March 24, 2017 | Policy Brief

Mubarak Freed, Egypt Shrugs

March 24, 2017 | Policy Brief

Mubarak Freed, Egypt Shrugs

Hosni Mubarak was freed Friday from a military hospital in the Cairo suburb of Maadi, six years after massive crowds ousted him in the seminal episode of the Arab Spring. The former president’s release, which just a few years ago would have been unimaginable, was met with a collective shrug by Egyptians, many of whom fear their country’s economy, security, and democracy are in worse shape now than even during the lowest points of Mubarak’s three-decade reign.

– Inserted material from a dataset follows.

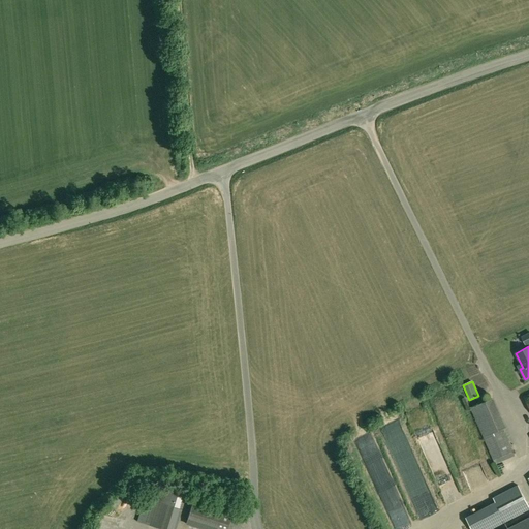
[(503,456),(514,452),(503,429),(506,428),(493,398),(470,408),(495,464),(505,460),(503,456)]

Since the revolution, the deposed strongman has been subjected to a seemingly endless series of trials. The first of them, launched just months after the revolution, led to a life sentence in June 2012 for complicity in the murder of 239 protesters. The image of Mubarak lying in a hospital bed in a courtroom cage encouraged many Egyptians that their former leader was getting the punishment he deserved. The election of the Muslim Brotherhood’s Mohamed Morsi later that month further cemented the sentiment that the military’s six-decade grip on power was loosening (like his three predecessors, Mubarak had been a senior officer).

In June 2013, however, Morsi was removed by the military, led by defense minister and army chief Abdel Fattah al-Sisi, who soon assumed de facto presidential duties (and would be elected to the presidency the next year). The post-coup environment saw the courts show new leniency to Mubarak, and to his sons and cronies also facing a variety of charges over protesters’ deaths and corruption. In January 2013, an appeals court ordered a retrial for Mubarak and dropped the charges the next year. An appeal of that decision led to a final retrial in the country’s highest court, and Mubarak was acquitted earlier this month, paving the way for Friday’s release.

At virtually the same time that Mubarak was freed, a bomb went off in the same upscale suburb where he had been held, killing a man and injuring his family. The circumstances remain unclear – it could be an expression of outrage at the release or merely a criminal act – but it nonetheless served as a reminder of the country’s dire security situation. The bomb comes just two days after ten soldiers were killed in the Sinai Peninsula, where militants led by a group loyal to the Islamic State waged nearly 700 attacks last year, killing and wounding as many as 1,000 security personnel. Late last year, Islamic State claimed an attack on Cairo’s Coptic Cathedral that killed 29 people – the first time the iconic edifice had been bombed. To Egyptians, the current government’s assurances that the terror threat is under control increasingly ring hollow.

The economy is likewise in crisis, facing 30-percent inflation – the worst in a decade – and soaring prices. Terrorism is keeping tourism away, and the government seems keener on flashy megaprojects than the less glamorous work of sound economic policy. The jury is still out on whether a $12-billion IMF loan agreed in November can meaningfully ease the pain.

Finally, Egypt’s rights record remains grim, with tens of thousands of government opponents imprisoned, and tight restrictions on protests and NGOs. One of the country’s most prominent activists has described state repression as the worst it has been in decades.

Against that bleak landscape, many Egyptians cannot be bothered to pay much attention to the release of the man whose ouster they had hoped would set Egypt straight. If anything, in recent years a distinct feeling of nostalgia for the ex-president has set in. With so little in their country now going as they had hoped, Egyptians are inevitably asking themselves that most difficult question: Was it all worth it?